PROBLEM DETAILS
Update the records below by replacing every "catalogue" with "catalog" and changing nothing else.
— Start DATA TO USE —
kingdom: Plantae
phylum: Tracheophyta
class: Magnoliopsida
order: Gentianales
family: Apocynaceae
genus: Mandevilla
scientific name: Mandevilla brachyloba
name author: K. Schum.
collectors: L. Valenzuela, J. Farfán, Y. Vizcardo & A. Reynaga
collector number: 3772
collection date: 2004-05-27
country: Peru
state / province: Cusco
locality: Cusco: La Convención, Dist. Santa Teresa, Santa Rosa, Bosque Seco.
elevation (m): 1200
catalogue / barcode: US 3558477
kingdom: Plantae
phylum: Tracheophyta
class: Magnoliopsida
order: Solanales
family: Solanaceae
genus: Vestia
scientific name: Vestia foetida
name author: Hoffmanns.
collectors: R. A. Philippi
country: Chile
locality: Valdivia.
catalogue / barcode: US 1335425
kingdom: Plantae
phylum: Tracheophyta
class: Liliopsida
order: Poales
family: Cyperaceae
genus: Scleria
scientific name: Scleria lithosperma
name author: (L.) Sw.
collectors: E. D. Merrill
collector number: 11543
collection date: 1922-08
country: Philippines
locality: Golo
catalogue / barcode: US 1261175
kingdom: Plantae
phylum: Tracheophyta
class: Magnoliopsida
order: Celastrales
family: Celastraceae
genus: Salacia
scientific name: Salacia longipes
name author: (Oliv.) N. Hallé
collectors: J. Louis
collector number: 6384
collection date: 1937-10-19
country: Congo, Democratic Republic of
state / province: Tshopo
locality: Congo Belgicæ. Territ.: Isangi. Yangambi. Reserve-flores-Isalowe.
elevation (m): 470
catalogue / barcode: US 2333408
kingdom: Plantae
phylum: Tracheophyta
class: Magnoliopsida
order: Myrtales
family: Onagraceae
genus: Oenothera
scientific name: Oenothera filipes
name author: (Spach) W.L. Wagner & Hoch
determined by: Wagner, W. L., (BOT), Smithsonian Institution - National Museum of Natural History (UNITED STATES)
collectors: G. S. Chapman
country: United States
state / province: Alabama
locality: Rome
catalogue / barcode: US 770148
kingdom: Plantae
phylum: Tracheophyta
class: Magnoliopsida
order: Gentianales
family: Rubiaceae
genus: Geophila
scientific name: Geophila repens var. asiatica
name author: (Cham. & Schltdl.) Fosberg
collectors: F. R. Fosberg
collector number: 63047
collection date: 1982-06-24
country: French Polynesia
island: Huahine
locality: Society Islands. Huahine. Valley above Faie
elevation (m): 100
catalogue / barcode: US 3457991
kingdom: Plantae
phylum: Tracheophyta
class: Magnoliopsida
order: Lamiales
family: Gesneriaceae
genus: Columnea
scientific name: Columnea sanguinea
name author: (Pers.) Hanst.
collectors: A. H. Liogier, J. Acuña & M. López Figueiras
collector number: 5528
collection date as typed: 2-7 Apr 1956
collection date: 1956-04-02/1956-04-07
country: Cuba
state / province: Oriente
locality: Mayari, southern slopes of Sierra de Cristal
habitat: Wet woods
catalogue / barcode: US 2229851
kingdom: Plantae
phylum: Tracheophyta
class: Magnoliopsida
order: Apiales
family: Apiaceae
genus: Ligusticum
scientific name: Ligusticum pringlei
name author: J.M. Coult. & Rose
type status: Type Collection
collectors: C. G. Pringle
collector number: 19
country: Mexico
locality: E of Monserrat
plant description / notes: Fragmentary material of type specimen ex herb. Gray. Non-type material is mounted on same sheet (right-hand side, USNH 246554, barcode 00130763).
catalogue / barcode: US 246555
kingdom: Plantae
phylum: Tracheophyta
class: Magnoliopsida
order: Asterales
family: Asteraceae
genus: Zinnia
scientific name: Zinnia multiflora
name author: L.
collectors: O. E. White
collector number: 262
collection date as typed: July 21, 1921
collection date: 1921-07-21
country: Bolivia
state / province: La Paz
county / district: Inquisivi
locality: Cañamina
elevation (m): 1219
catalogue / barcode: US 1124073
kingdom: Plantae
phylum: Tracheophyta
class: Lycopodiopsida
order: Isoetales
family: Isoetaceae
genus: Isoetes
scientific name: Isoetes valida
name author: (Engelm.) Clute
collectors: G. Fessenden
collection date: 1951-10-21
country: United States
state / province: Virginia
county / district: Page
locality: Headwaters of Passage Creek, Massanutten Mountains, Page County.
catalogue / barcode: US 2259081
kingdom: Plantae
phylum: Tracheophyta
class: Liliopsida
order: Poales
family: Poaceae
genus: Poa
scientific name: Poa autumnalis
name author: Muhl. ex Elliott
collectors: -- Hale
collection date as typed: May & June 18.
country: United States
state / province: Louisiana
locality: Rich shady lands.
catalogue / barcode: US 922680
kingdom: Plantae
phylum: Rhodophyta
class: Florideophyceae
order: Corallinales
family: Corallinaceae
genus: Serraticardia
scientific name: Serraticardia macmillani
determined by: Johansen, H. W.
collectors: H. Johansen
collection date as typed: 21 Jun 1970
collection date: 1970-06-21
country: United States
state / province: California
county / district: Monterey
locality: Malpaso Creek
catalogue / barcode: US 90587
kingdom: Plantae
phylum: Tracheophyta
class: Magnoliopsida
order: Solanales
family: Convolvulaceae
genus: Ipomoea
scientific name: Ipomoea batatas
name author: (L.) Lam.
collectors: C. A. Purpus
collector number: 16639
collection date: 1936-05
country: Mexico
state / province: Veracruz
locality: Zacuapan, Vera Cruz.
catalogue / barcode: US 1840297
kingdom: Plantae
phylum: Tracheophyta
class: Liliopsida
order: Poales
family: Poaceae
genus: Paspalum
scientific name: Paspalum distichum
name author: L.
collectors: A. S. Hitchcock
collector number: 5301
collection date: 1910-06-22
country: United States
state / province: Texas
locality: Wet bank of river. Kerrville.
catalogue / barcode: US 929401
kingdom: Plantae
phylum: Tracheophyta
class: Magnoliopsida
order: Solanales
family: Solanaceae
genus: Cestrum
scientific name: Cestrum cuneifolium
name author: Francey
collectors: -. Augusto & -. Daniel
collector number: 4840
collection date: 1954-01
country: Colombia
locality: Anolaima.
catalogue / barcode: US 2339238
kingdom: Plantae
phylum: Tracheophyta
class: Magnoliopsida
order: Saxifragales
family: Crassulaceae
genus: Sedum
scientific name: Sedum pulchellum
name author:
— End DATA TO USE —
CORRECT RESPONSE
kingdom: Plantae
phylum: Tracheophyta
class: Magnoliopsida
order: Gentianales
family: Apocynaceae
genus: Mandevilla
scientific name: Mandevilla brachyloba
name author: K. Schum.
collectors: L. Valenzuela, J. Farfán, Y. Vizcardo & A. Reynaga
collector number: 3772
collection date: 2004-05-27
country: Peru
state / province: Cusco
locality: Cusco: La Convención, Dist. Santa Teresa, Santa Rosa, Bosque Seco.
elevation (m): 1200
catalog / barcode: US 3558477
kingdom: Plantae
phylum: Tracheophyta
class: Magnoliopsida
order: Solanales
family: Solanaceae
genus: Vestia
scientific name: Vestia foetida
name author: Hoffmanns.
collectors: R. A. Philippi
country: Chile
locality: Valdivia.
catalog / barcode: US 1335425
kingdom: Plantae
phylum: Tracheophyta
class: Liliopsida
order: Poales
family: Cyperaceae
genus: Scleria
scientific name: Scleria lithosperma
name author: (L.) Sw.
collectors: E. D. Merrill
collector number: 11543
collection date: 1922-08
country: Philippines
locality: Golo
catalog / barcode: US 1261175
kingdom: Plantae
phylum: Tracheophyta
class: Magnoliopsida
order: Celastrales
family: Celastraceae
genus: Salacia
scientific name: Salacia longipes
name author: (Oliv.) N. Hallé
collectors: J. Louis
collector number: 6384
collection date: 1937-10-19
country: Congo, Democratic Republic of
state / province: Tshopo
locality: Congo Belgicæ. Territ.: Isangi. Yangambi. Reserve-flores-Isalowe.
elevation (m): 470
catalog / barcode: US 2333408
kingdom: Plantae
phylum: Tracheophyta
class: Magnoliopsida
order: Myrtales
family: Onagraceae
genus: Oenothera
scientific name: Oenothera filipes
name author: (Spach) W.L. Wagner & Hoch
determined by: Wagner, W. L., (BOT), Smithsonian Institution - National Museum of Natural History (UNITED STATES)
collectors: G. S. Chapman
country: United States
state / province: Alabama
locality: Rome
catalog / barcode: US 770148
kingdom: Plantae
phylum: Tracheophyta
class: Magnoliopsida
order: Gentianales
family: Rubiaceae
genus: Geophila
scientific name: Geophila repens var. asiatica
name author: (Cham. & Schltdl.) Fosberg
collectors: F. R. Fosberg
collector number: 63047
collection date: 1982-06-24
country: French Polynesia
island: Huahine
locality: Society Islands. Huahine. Valley above Faie
elevation (m): 100
catalog / barcode: US 3457991
kingdom: Plantae
phylum: Tracheophyta
class: Magnoliopsida
order: Lamiales
family: Gesneriaceae
genus: Columnea
scientific name: Columnea sanguinea
name author: (Pers.) Hanst.
collectors: A. H. Liogier, J. Acuña & M. López Figueiras
collector number: 5528
collection date as typed: 2-7 Apr 1956
collection date: 1956-04-02/1956-04-07
country: Cuba
state / province: Oriente
locality: Mayari, southern slopes of Sierra de Cristal
habitat: Wet woods
catalog / barcode: US 2229851
kingdom: Plantae
phylum: Tracheophyta
class: Magnoliopsida
order: Apiales
family: Apiaceae
genus: Ligusticum
scientific name: Ligusticum pringlei
name author: J.M. Coult. & Rose
type status: Type Collection
collectors: C. G. Pringle
collector number: 19
country: Mexico
locality: E of Monserrat
plant description / notes: Fragmentary material of type specimen ex herb. Gray. Non-type material is mounted on same sheet (right-hand side, USNH 246554, barcode 00130763).
catalog / barcode: US 246555
kingdom: Plantae
phylum: Tracheophyta
class: Magnoliopsida
order: Asterales
family: Asteraceae
genus: Zinnia
scientific name: Zinnia multiflora
name author: L.
collectors: O. E. White
collector number: 262
collection date as typed: July 21, 1921
collection date: 1921-07-21
country: Bolivia
state / province: La Paz
county / district: Inquisivi
locality: Cañamina
elevation (m): 1219
catalog / barcode: US 1124073
kingdom: Plantae
phylum: Tracheophyta
class: Lycopodiopsida
order: Isoetales
family: Isoetaceae
genus: Isoetes
scientific name: Isoetes valida
name author: (Engelm.) Clute
collectors: G. Fessenden
collection date: 1951-10-21
country: United States
state / province: Virginia
county / district: Page
locality: Headwaters of Passage Creek, Massanutten Mountains, Page County.
catalog / barcode: US 2259081
kingdom: Plantae
phylum: Tracheophyta
class: Liliopsida
order: Poales
family: Poaceae
genus: Poa
scientific name: Poa autumnalis
name author: Muhl. ex Elliott
collectors: -- Hale
collection date as typed: May & June 18.
country: United States
state / province: Louisiana
locality: Rich shady lands.
catalog / barcode: US 922680
kingdom: Plantae
phylum: Rhodophyta
class: Florideophyceae
order: Corallinales
family: Corallinaceae
genus: Serraticardia
scientific name: Serraticardia macmillani
determined by: Johansen, H. W.
collectors: H. Johansen
collection date as typed: 21 Jun 1970
collection date: 1970-06-21
country: United States
state / province: California
county / district: Monterey
locality: Malpaso Creek
catalog / barcode: US 90587
kingdom: Plantae
phylum: Tracheophyta
class: Magnoliopsida
order: Solanales
family: Convolvulaceae
genus: Ipomoea
scientific name: Ipomoea batatas
name author: (L.) Lam.
collectors: C. A. Purpus
collector number: 16639
collection date: 1936-05
country: Mexico
state / province: Veracruz
locality: Zacuapan, Vera Cruz.
catalog / barcode: US 1840297
kingdom: Plantae
phylum: Tracheophyta
class: Liliopsida
order: Poales
family: Poaceae
genus: Paspalum
scientific name: Paspalum distichum
name author: L.
collectors: A. S. Hitchcock
collector number: 5301
collection date: 1910-06-22
country: United States
state / province: Texas
locality: Wet bank of river. Kerrville.
catalog / barcode: US 929401
kingdom: Plantae
phylum: Tracheophyta
class: Magnoliopsida
order: Solanales
family: Solanaceae
genus: Cestrum
scientific name: Cestrum cuneifolium
name author: Francey
collectors: -. Augusto & -. Daniel
collector number: 4840
collection date: 1954-01
country: Colombia
locality: Anolaima.
catalog / barcode: US 2339238
kingdom: Plantae
phylum: Tracheophyta
class: Magnoliopsida
order: Saxifragales
family: Crassulaceae
genus: Sedum
scientific name: Sedum pulchellum
name author:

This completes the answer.